> RECORD EXTRACTS
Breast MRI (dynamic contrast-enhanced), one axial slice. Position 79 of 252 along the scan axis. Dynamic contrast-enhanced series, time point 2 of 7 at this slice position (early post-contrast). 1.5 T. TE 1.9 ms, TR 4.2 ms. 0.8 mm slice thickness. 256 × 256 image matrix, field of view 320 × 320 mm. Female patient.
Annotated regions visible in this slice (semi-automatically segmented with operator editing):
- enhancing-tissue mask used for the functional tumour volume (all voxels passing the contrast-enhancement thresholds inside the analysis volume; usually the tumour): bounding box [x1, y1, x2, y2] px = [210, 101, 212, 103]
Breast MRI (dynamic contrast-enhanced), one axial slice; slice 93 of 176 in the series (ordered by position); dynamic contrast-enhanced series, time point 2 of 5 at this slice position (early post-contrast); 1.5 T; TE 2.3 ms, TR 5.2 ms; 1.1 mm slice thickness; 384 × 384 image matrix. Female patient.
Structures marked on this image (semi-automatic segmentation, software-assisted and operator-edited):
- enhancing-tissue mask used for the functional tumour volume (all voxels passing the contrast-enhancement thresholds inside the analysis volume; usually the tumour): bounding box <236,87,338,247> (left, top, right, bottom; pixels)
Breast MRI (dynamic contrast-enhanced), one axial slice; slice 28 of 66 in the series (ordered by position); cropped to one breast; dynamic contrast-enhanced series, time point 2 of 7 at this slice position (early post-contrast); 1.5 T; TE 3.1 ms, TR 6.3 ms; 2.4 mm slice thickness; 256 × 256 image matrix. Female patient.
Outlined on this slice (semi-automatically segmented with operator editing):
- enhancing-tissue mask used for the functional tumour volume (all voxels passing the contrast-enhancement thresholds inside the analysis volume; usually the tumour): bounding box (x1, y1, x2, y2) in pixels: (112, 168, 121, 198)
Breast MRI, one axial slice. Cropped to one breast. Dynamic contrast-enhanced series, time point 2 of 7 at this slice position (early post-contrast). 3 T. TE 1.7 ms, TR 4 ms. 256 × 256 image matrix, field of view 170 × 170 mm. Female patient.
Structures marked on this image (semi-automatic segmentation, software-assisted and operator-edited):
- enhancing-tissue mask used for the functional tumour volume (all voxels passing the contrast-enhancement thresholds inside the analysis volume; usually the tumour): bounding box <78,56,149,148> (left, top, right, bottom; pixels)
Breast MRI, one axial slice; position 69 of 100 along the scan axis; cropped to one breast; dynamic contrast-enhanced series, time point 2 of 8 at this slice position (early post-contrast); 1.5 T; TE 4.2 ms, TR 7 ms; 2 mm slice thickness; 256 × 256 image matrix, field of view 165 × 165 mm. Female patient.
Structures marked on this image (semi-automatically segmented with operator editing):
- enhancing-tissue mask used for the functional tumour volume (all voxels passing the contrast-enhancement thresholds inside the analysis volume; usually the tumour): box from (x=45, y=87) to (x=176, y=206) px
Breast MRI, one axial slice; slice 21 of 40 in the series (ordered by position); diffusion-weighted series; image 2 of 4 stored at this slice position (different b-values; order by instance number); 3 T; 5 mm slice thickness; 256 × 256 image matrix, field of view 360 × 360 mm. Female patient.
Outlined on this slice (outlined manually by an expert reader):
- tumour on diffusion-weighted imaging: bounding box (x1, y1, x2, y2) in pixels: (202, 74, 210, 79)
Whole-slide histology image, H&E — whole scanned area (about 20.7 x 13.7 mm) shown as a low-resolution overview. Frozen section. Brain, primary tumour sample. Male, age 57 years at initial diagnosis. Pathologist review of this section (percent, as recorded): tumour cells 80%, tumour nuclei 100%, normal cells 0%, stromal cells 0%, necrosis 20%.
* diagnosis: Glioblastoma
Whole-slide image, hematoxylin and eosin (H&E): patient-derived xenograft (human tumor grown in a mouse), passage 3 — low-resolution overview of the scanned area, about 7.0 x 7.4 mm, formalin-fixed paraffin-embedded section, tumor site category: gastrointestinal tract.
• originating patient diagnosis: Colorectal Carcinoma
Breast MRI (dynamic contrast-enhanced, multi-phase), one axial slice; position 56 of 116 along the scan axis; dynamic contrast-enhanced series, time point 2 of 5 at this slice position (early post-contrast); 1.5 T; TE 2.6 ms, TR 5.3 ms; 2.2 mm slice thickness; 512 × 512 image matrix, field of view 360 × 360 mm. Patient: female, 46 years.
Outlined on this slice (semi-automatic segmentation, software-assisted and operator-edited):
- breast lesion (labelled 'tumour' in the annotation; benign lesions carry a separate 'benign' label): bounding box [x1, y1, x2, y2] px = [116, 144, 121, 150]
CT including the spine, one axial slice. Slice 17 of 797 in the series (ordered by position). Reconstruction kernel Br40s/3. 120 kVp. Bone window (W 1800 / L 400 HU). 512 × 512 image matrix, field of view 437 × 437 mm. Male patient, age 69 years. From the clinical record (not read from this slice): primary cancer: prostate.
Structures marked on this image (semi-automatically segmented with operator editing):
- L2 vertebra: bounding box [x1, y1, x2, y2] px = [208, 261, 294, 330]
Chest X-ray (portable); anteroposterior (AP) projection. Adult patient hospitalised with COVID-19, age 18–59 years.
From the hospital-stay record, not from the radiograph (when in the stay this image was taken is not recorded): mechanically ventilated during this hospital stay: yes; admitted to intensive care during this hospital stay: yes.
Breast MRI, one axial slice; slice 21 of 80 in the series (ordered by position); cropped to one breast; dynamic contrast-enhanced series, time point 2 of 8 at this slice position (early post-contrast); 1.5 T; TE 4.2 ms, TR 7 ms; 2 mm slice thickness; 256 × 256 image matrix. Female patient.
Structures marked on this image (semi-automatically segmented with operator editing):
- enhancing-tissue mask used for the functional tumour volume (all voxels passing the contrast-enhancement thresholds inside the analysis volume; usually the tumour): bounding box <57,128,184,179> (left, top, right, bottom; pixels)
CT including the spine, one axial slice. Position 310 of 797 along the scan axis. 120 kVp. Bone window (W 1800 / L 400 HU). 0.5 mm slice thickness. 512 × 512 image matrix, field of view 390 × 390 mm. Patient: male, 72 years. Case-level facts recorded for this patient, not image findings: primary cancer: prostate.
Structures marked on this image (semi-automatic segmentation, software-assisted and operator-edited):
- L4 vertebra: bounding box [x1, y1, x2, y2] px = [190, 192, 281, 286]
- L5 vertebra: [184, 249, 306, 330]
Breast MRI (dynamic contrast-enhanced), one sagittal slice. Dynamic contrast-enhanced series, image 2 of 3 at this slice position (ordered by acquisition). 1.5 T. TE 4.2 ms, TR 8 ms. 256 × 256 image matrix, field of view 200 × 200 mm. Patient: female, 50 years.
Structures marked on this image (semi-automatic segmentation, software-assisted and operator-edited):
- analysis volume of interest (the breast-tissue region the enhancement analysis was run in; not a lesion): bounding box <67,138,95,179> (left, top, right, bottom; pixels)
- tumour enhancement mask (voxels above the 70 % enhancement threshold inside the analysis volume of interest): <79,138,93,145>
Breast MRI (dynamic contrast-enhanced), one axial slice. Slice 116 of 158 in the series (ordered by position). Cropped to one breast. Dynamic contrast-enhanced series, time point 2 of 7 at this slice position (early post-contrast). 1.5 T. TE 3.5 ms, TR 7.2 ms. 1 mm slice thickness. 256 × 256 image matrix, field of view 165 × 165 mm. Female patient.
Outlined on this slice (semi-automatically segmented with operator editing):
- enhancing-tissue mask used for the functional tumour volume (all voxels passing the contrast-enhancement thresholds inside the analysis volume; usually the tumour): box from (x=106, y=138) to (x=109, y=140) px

> YOUR GOAL
Give back the whole listing above. Keep every character the same.

> OUTPUT BELOW
Breast MRI (dynamic contrast-enhanced), one axial slice. Position 79 of 252 along the scan axis. Dynamic contrast-enhanced series, time point 2 of 7 at this slice position (early post-contrast). 1.5 T. TE 1.9 ms, TR 4.2 ms. 0.8 mm slice thickness. 256 × 256 image matrix, field of view 320 × 320 mm. Female patient.
Annotated regions visible in this slice (semi-automatically segmented with operator editing):
- enhancing-tissue mask used for the functional tumour volume (all voxels passing the contrast-enhancement thresholds inside the analysis volume; usually the tumour): bounding box [x1, y1, x2, y2] px = [210, 101, 212, 103]
Breast MRI (dynamic contrast-enhanced), one axial slice; slice 93 of 176 in the series (ordered by position); dynamic contrast-enhanced series, time point 2 of 5 at this slice position (early post-contrast); 1.5 T; TE 2.3 ms, TR 5.2 ms; 1.1 mm slice thickness; 384 × 384 image matrix. Female patient.
Structures marked on this image (semi-automatic segmentation, software-assisted and operator-edited):
- enhancing-tissue mask used for the functional tumour volume (all voxels passing the contrast-enhancement thresholds inside the analysis volume; usually the tumour): bounding box <236,87,338,247> (left, top, right, bottom; pixels)
Breast MRI (dynamic contrast-enhanced), one axial slice; slice 28 of 66 in the series (ordered by position); cropped to one breast; dynamic contrast-enhanced series, time point 2 of 7 at this slice position (early post-contrast); 1.5 T; TE 3.1 ms, TR 6.3 ms; 2.4 mm slice thickness; 256 × 256 image matrix. Female patient.
Outlined on this slice (semi-automatically segmented with operator editing):
- enhancing-tissue mask used for the functional tumour volume (all voxels passing the contrast-enhancement thresholds inside the analysis volume; usually the tumour): bounding box (x1, y1, x2, y2) in pixels: (112, 168, 121, 198)
Breast MRI, one axial slice. Cropped to one breast. Dynamic contrast-enhanced series, time point 2 of 7 at this slice position (early post-contrast). 3 T. TE 1.7 ms, TR 4 ms. 256 × 256 image matrix, field of view 170 × 170 mm. Female patient.
Structures marked on this image (semi-automatic segmentation, software-assisted and operator-edited):
- enhancing-tissue mask used for the functional tumour volume (all voxels passing the contrast-enhancement thresholds inside the analysis volume; usually the tumour): bounding box <78,56,149,148> (left, top, right, bottom; pixels)
Breast MRI, one axial slice; position 69 of 100 along the scan axis; cropped to one breast; dynamic contrast-enhanced series, time point 2 of 8 at this slice position (early post-contrast); 1.5 T; TE 4.2 ms, TR 7 ms; 2 mm slice thickness; 256 × 256 image matrix, field of view 165 × 165 mm. Female patient.
Structures marked on this image (semi-automatically segmented with operator editing):
- enhancing-tissue mask used for the functional tumour volume (all voxels passing the contrast-enhancement thresholds inside the analysis volume; usually the tumour): box from (x=45, y=87) to (x=176, y=206) px
Breast MRI, one axial slice; slice 21 of 40 in the series (ordered by position); diffusion-weighted series; image 2 of 4 stored at this slice position (different b-values; order by instance number); 3 T; 5 mm slice thickness; 256 × 256 image matrix, field of view 360 × 360 mm. Female patient.
Outlined on this slice (outlined manually by an expert reader):
- tumour on diffusion-weighted imaging: bounding box (x1, y1, x2, y2) in pixels: (202, 74, 210, 79)
Whole-slide histology image, H&E — whole scanned area (about 20.7 x 13.7 mm) shown as a low-resolution overview. Frozen section. Brain, primary tumour sample. Male, age 57 years at initial diagnosis. Pathologist review of this section (percent, as recorded): tumour cells 80%, tumour nuclei 100%, normal cells 0%, stromal cells 0%, necrosis 20%.
* diagnosis: Glioblastoma
Whole-slide image, hematoxylin and eosin (H&E): patient-derived xenograft (human tumor grown in a mouse), passage 3 — low-resolution overview of the scanned area, about 7.0 x 7.4 mm, formalin-fixed paraffin-embedded section, tumor site category: gastrointestinal tract.
• originating patient diagnosis: Colorectal Carcinoma
Breast MRI (dynamic contrast-enhanced, multi-phase), one axial slice; position 56 of 116 along the scan axis; dynamic contrast-enhanced series, time point 2 of 5 at this slice position (early post-contrast); 1.5 T; TE 2.6 ms, TR 5.3 ms; 2.2 mm slice thickness; 512 × 512 image matrix, field of view 360 × 360 mm. Patient: female, 46 years.
Outlined on this slice (semi-automatic segmentation, software-assisted and operator-edited):
- breast lesion (labelled 'tumour' in the annotation; benign lesions carry a separate 'benign' label): bounding box [x1, y1, x2, y2] px = [116, 144, 121, 150]
CT including the spine, one axial slice. Slice 17 of 797 in the series (ordered by position). Reconstruction kernel Br40s/3. 120 kVp. Bone window (W 1800 / L 400 HU). 512 × 512 image matrix, field of view 437 × 437 mm. Male patient, age 69 years. From the clinical record (not read from this slice): primary cancer: prostate.
Structures marked on this image (semi-automatically segmented with operator editing):
- L2 vertebra: bounding box [x1, y1, x2, y2] px = [208, 261, 294, 330]
Chest X-ray (portable); anteroposterior (AP) projection. Adult patient hospitalised with COVID-19, age 18–59 years.
From the hospital-stay record, not from the radiograph (when in the stay this image was taken is not recorded): mechanically ventilated during this hospital stay: yes; admitted to intensive care during this hospital stay: yes.
Breast MRI, one axial slice; slice 21 of 80 in the series (ordered by position); cropped to one breast; dynamic contrast-enhanced series, time point 2 of 8 at this slice position (early post-contrast); 1.5 T; TE 4.2 ms, TR 7 ms; 2 mm slice thickness; 256 × 256 image matrix. Female patient.
Structures marked on this image (semi-automatically segmented with operator editing):
- enhancing-tissue mask used for the functional tumour volume (all voxels passing the contrast-enhancement thresholds inside the analysis volume; usually the tumour): bounding box <57,128,184,179> (left, top, right, bottom; pixels)
CT including the spine, one axial slice. Position 310 of 797 along the scan axis. 120 kVp. Bone window (W 1800 / L 400 HU). 0.5 mm slice thickness. 512 × 512 image matrix, field of view 390 × 390 mm. Patient: male, 72 years. Case-level facts recorded for this patient, not image findings: primary cancer: prostate.
Structures marked on this image (semi-automatic segmentation, software-assisted and operator-edited):
- L4 vertebra: bounding box [x1, y1, x2, y2] px = [190, 192, 281, 286]
- L5 vertebra: [184, 249, 306, 330]
Breast MRI (dynamic contrast-enhanced), one sagittal slice. Dynamic contrast-enhanced series, image 2 of 3 at this slice position (ordered by acquisition). 1.5 T. TE 4.2 ms, TR 8 ms. 256 × 256 image matrix, field of view 200 × 200 mm. Patient: female, 50 years.
Structures marked on this image (semi-automatic segmentation, software-assisted and operator-edited):
- analysis volume of interest (the breast-tissue region the enhancement analysis was run in; not a lesion): bounding box <67,138,95,179> (left, top, right, bottom; pixels)
- tumour enhancement mask (voxels above the 70 % enhancement threshold inside the analysis volume of interest): <79,138,93,145>
Breast MRI (dynamic contrast-enhanced), one axial slice. Slice 116 of 158 in the series (ordered by position). Cropped to one breast. Dynamic contrast-enhanced series, time point 2 of 7 at this slice position (early post-contrast). 1.5 T. TE 3.5 ms, TR 7.2 ms. 1 mm slice thickness. 256 × 256 image matrix, field of view 165 × 165 mm. Female patient.
Outlined on this slice (semi-automatically segmented with operator editing):
- enhancing-tissue mask used for the functional tumour volume (all voxels passing the contrast-enhancement thresholds inside the analysis volume; usually the tumour): box from (x=106, y=138) to (x=109, y=140) px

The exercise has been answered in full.